Whenever a line in the records below holds the string "labels", copy it out.

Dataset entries
□ □ □ □

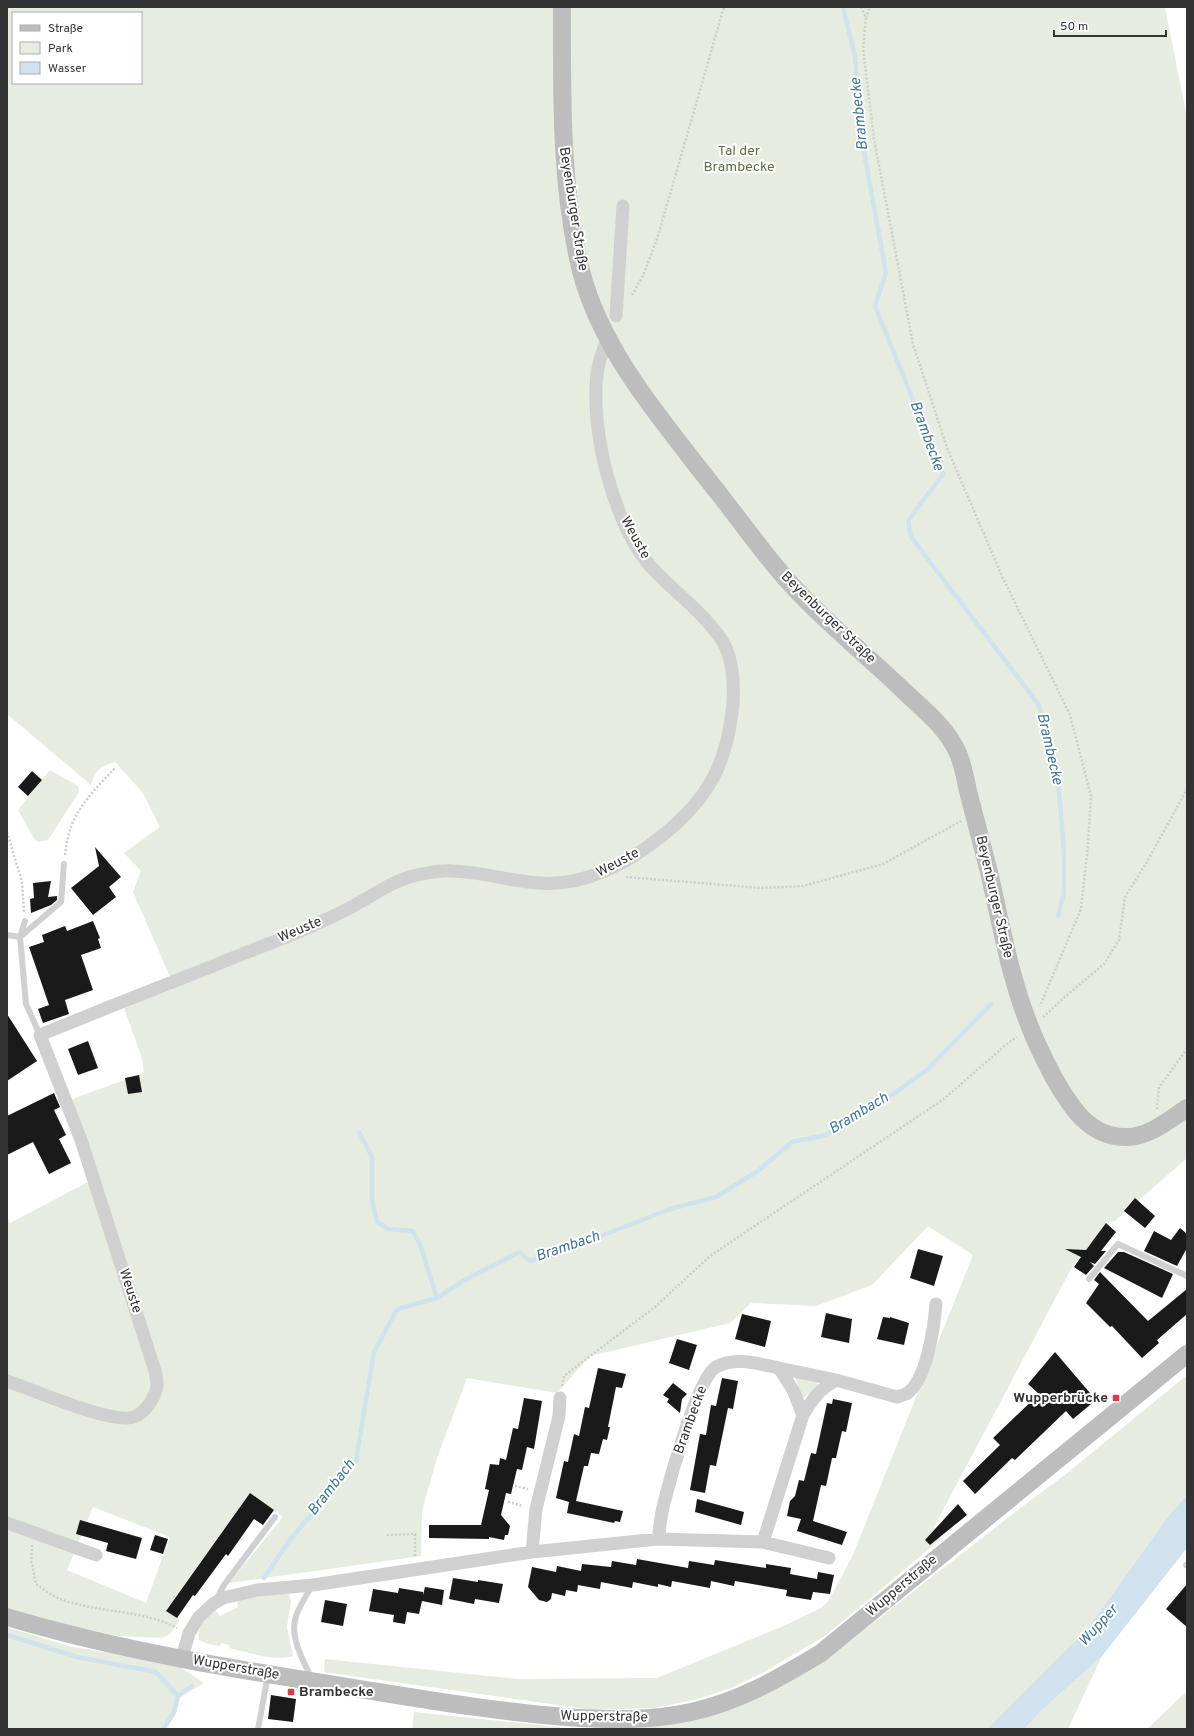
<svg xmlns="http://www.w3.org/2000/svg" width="1194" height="1736" font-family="Overpass,sans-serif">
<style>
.green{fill:#e6ecdf;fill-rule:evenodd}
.water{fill:#cfe2ee}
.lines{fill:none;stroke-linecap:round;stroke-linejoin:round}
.stream{stroke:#cfe2ee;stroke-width:4.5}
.building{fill:#1a1a1a}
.path{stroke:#cdcdcd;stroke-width:2.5;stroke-dasharray:2 2;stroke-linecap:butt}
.service{stroke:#d0d0d0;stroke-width:6}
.minor{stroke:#d0d0d0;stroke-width:13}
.secondary{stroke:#bdbdbd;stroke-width:18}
.poi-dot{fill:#e63946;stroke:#fff;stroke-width:1.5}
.labels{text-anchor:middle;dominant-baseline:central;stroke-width:4;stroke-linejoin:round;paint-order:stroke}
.park-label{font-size:14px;fill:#56703f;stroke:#fff}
.street-label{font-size:14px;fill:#333;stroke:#fff}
.poi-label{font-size:14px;font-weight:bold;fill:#333;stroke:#fff;text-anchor:end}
.water-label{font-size:15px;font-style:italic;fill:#3f7597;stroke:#fff}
</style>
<rect width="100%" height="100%" fill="#fff"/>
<path class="green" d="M 7,7 L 1165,7 L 1187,118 L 1187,1158 L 1115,1221 L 1107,1223 L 1072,1267 L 934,1527 L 941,1539 L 825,1636 L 764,1672 L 731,1688 L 694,1700 L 654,1708 L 593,1710 L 324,1672 L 325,1659 L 517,1679 L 657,1678 L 786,1625 L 821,1608 L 828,1602 L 852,1557 L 973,1255 L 928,1226 L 872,1285 L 816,1306 L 751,1303 L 730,1323 L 590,1356 L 557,1393 L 467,1378 L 437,1458 L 422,1511 L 421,1556 L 229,1583 L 283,1517 L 250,1493 L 166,1610 L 180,1620 L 170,1634 L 162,1638 L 119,1636 L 62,1624 L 7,1608 L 7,1217 L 10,1223 L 90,1181 L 61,1103 L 144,1073 L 142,1058 L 124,1008 L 174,986 L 133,892 L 141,871 L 124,853 L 160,827 L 143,793 L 115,762 C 100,766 95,771 91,785 L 7,714 ZM 13,13 L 141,13 L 141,83 L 13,83 ZM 93,1507 L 170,1537 L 146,1603 L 67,1570 Z
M 50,770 L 78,786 L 79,792 L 48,840 L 39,842 L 35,840 L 18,810 Z
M 1187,1375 L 1187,1495 L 1170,1514 L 1088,1628 L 987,1729 L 599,1729 L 655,1725 L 832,1655 L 1023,1506 L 1066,1474 Z
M 795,1377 L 817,1383 L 818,1385 L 803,1399 Z
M 282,1593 L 289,1594 L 291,1601 L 287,1627 L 293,1656 C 273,1662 249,1652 229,1648 L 230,1645 L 221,1643 L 220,1646 L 208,1644 L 199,1640 C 196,1627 206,1619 216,1611 L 220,1616 L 238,1607 L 237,1599 Z
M 7,1627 L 72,1647 L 172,1662 L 204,1683 L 180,1697 L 176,1714 L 166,1729 L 7,1729 Z
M 1102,1656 L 1068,1729 L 1024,1729 L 1043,1709 Z
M 1187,1691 L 1187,1729 L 1147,1729 Z
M 414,1712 L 576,1729 L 412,1729 Z"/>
<path class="water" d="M 1187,1495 L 1187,1548 L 1102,1656 L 1043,1709 L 1024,1729 L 987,1729 L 1088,1628 L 1170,1514 Z"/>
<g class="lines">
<path class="stream" d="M 843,7 L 855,56 L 862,141 L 886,273 L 875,306 L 943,474 L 908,521 L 911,537 L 1039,705 L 1059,791 L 1064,853 L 1064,893 L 1058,916
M 359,1132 L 372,1157 L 372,1201 L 377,1222 L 389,1229 L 413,1231 L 420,1244 L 437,1298
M 264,1578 L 289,1541 L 356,1461 L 374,1352 L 396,1311 L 401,1308 L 437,1298 L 465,1280 L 519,1252 L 530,1261 L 568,1249 L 670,1209 L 716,1197 L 758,1171 L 792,1142 L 826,1135 L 892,1095 L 927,1070 L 991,1004
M 7,1635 L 77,1657 L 156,1672 L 178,1696
M 163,1729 L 174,1712 L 178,1696 L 192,1686"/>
</g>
<path class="building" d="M 32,771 L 42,780 L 28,796 L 18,787 Z
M 95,847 L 121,877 L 109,887 L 116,897 L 93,915 L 71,888 L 99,866 Z
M 51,881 L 48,897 L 57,896 L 57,900 L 51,905 L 31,913 L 30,899 L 34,898 L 33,883 Z
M 93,921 L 100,938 L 98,939 L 101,948 L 81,955 L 93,990 L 65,1000 L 69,1014 L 43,1023 L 38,1009 L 49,1005 L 29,947 L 44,942 L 42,935 L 65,926 L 67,931 Z
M 7,1014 L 37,1061 L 7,1081 Z
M 88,1041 L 98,1068 L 78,1075 L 68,1049 Z
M 139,1075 L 142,1092 L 128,1094 L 125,1078 Z
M 54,1093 L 60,1107 L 54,1110 L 66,1135 L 59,1139 L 71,1163 L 49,1174 L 33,1142 L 7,1155 L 7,1116 Z
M 1135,1198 L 1155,1216 L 1145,1228 L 1124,1211 Z
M 1106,1223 L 1116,1232 L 1101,1251 L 1106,1251 L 1095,1264 L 1090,1262 L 1094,1266 L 1086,1275 L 1074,1267 L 1081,1257 L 1065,1249 L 1086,1250 Z
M 1180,1228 L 1187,1234 L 1187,1248 L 1177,1266 L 1144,1251 L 1154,1231 L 1171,1240 Z
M 918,1249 L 943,1256 L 934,1286 L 910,1278 Z
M 1118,1252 L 1124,1252 L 1173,1274 L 1162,1298 L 1104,1268 Z
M 1100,1272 L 1148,1321 L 1187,1289 L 1187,1314 L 1157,1340 L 1159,1343 L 1142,1358 L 1112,1326 L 1110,1327 L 1086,1303 L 1099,1284 L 1094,1280 Z
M 826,1313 L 852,1319 L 849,1343 L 821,1337 Z
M 742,1314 L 771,1321 L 765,1347 L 735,1339 Z
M 883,1317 L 890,1318 L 890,1317 L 909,1323 L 904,1345 L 877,1339 Z
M 677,1339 L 697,1345 L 689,1370 L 669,1363 Z
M 1055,1352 L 1096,1400 L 1073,1419 L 1066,1411 L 1015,1460 L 1012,1458 L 975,1494 L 963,1481 L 1000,1445 L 993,1438 L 1039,1394 L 1028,1384 Z
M 598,1368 L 626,1374 L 622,1388 L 616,1387 L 608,1427 L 610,1427 L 607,1440 L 603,1439 L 599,1454 L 591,1453 L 588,1466 L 584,1466 L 576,1501 L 623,1511 L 620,1522 L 615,1521 L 614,1523 L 567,1513 L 569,1502 L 556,1498 L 564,1461 L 568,1462 L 574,1434 L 579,1436 L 585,1407 L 589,1408 Z
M 722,1378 L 738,1381 L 733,1409 L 728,1408 L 716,1466 L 710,1465 L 705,1493 L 690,1490 L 700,1434 L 706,1435 L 711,1405 L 716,1406 Z
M 673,1383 L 687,1394 L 682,1399 L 680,1413 L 667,1402 L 669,1399 L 663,1395 Z
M 524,1398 L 542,1401 L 534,1449 L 527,1447 L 522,1470 L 517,1469 L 511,1494 L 506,1493 L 501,1515 L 510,1526 L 508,1535 L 505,1535 L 504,1540 L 489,1537 L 489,1539 L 429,1538 L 429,1525 L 481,1525 L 489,1490 L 485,1489 L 490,1464 L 499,1465 L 500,1458 L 506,1460 L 513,1428 L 518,1429 Z
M 833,1399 L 852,1403 L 846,1432 L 842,1431 L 836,1458 L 832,1458 L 826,1486 L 821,1485 L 813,1521 L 847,1532 L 842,1545 L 797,1531 L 801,1519 L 787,1516 L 790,1501 L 795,1496 L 799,1480 L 804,1481 L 811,1453 L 816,1454 L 827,1403 L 832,1404 Z
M 250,1493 L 274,1510 L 263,1525 L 254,1519 L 228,1556 L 226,1554 L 195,1596 L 193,1595 L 177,1618 L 166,1611 Z
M 697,1499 L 744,1512 L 741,1525 L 695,1512 Z
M 958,1504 L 967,1515 L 930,1545 L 925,1540 Z
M 80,1520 L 142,1538 L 136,1559 L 106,1551 L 108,1543 L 76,1534 Z
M 155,1535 L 168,1539 L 163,1554 L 150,1550 Z
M 637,1559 L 688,1568 L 689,1561 L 714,1565 L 715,1560 L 766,1568 L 766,1564 L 791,1568 L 790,1574 L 817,1579 L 818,1572 L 834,1575 L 830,1594 L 813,1592 L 811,1600 L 786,1596 L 787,1590 L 735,1581 L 734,1586 L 711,1581 L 710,1588 L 672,1581 L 671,1587 L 658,1584 L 658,1587 L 633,1582 L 632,1588 L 601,1582 L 600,1589 L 578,1585 L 577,1592 L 566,1590 L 565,1596 L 552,1593 L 551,1599 L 547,1602 L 539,1600 L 528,1587 L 532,1567 L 556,1572 L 557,1566 L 581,1571 L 582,1564 L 611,1567 L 612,1561 L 636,1565 Z
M 453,1578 L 478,1582 L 478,1580 L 503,1584 L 499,1603 L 475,1599 L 474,1604 L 449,1599 Z
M 1187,1584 L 1187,1627 L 1166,1609 Z
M 425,1587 L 444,1590 L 442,1605 L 422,1601 L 419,1614 L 407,1612 L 405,1624 L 393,1622 L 394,1615 L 369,1611 L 373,1589 L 398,1593 L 399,1588 L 423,1592 L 423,1595 Z
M 325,1600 L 347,1604 L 343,1626 L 321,1622 Z
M 271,1695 L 296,1699 L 293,1722 L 268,1719 Z"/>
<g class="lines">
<path class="path" d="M 861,7 L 866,18 L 870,7
M 866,18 L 863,49 L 874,139 L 913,344 L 947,448 L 1002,576 L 1070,715 L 1091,796 L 1088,845 L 1081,909 L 1040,1006
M 632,295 L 643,276 L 657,239 L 724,7
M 7,832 L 22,882 L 24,912
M 65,855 C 66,848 67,840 69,833 C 76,807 98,786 116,767
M 626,877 L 761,888 L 803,886 L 883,864 L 961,821
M 1043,1017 L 1066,996 L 1104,964 L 1119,940 L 1125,897 L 1148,860 L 1187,789
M 1157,1109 L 1159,1087 L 1187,1049
M 562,1386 L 564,1376 L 656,1306 L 710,1256 L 944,1099 L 1008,1043 L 1017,1037
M 515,1486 L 528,1489
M 508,1502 L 523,1506
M 387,1535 L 415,1534 L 415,1557
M 32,1545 L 31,1560 L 36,1584 C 43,1589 51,1595 60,1599 C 97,1613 141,1609 177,1628"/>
<path class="service" d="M 25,921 L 20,937 L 26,1004 L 40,1035
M 7,935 L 20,937 L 61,902 L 64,864
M 1089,1279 L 1118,1244 L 1187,1276
M 1186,1565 L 1187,1565
M 312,1586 C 307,1594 302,1602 298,1611 C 287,1634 302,1658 312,1679
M 216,1600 L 224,1585 L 275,1517
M 258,1729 L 268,1675"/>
<path class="minor" d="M 616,316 L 623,206
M 779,1368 L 836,1380
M 7,1381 C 31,1389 113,1425 134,1417 C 145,1413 155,1398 157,1386 C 157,1381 156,1375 155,1371 L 81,1140 L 40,1035 C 99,1011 159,987 218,964 C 249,951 280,940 310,927 C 325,920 341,913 355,905 C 377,893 397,878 422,874 C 432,872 443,870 453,871 C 482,872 510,881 539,883 C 583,887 629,863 663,835 C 709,798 728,762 733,703 C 734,685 734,665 726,648 C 714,621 672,590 651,567 C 613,525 588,423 598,368 C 600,357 604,348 608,338
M 803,1415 C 813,1398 819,1390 836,1380 L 897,1397 C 900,1396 904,1395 906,1394 C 927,1381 934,1327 936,1304
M 7,1523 L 96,1555
M 658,1539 C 660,1527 661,1514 664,1503 C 670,1479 698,1377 716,1367 C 736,1356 759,1364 779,1368 L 793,1390 L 803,1415 L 763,1542
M 532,1552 L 536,1509 L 559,1416 L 560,1398
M 182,1658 L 189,1633 L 199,1617 L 213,1604 L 223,1598 L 257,1590 L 313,1585 L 532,1552 L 658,1539 L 763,1542 L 829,1558"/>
<path class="secondary" d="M 562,7 C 562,95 560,185 581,271 C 602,353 665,424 716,490 C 745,526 771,565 804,598 C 836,631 873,661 906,693 C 925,711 946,727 957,751 C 963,763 965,778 968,791 C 975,818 982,845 989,872 C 1001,924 1010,978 1030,1027 C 1037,1045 1045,1061 1054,1078 C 1070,1106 1089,1137 1125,1137 C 1148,1138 1169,1120 1187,1108
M 7,1617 C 127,1653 254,1672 378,1692 C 440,1702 503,1712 565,1717 C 607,1720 650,1721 691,1712 C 738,1702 780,1678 821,1653 L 1187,1354"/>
</g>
<g class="poi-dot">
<rect x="1112" y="1394" width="8" height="8" rx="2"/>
<rect x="287" y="1688" width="8" height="8" rx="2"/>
</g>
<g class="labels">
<g class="park-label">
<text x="739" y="151">Tal der<tspan x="739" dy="16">Brambecke</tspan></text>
</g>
<g class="street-label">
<text transform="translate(573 209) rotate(81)">Beyenburger Straße</text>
<text transform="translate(635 538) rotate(61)">Weuste</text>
<text transform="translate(828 618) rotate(44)">Beyenburger Straße</text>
<text transform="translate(618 863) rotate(-28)">Weuste</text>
<text transform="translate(994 897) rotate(77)">Beyenburger Straße</text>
<text transform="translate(300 930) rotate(-23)">Weuste</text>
<text transform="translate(130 1291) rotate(72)">Weuste</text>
<text transform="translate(691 1420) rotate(-70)">Brambecke</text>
<text transform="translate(902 1586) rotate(-40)">Wupperstraße</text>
<text transform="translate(236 1668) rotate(10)">Wupperstraße</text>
<text transform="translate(604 1717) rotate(1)">Wupperstraße</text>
</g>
<g class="poi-label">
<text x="1108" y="1398">Wupperbrücke</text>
<text x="299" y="1692" text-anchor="start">Brambecke</text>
</g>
<g class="water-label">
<text transform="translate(860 114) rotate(-96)">Brambecke</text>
<text transform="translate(926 436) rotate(70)">Brambecke</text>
<text transform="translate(1049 749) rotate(77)">Brambecke</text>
<text transform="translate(859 1114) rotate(-31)">Brambach</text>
<text transform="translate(568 1247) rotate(-19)">Brambach</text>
<text transform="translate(332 1488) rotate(-52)">Brambach</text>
<text transform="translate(1099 1626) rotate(-48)">Wupper</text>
</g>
</g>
<rect width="1194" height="1736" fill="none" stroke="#333333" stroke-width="16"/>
<rect x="12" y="12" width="130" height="72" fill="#ffffff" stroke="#adadad"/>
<rect x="20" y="25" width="20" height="6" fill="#bdbdbd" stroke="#adadad"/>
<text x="48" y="32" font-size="12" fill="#333333">Straße</text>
<rect x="20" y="42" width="20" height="12" fill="#e6ecdf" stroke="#adadad"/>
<text x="48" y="52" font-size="12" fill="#333333">Park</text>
<rect x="20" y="62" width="20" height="12" fill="#cfe2ee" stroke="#adadad"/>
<text x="48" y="72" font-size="12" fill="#333333">Wasser</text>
<path d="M1054 30v6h112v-6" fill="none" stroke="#333333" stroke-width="2"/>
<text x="1060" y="30" font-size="12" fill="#333333" stroke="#ffffff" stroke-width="3" paint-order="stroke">50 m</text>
</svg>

□ □ □ □

(Answer):
.labels{text-anchor:middle;dominant-baseline:central;stroke-width:4;stroke-linejoin:round;paint-order:stroke}
<g class="labels">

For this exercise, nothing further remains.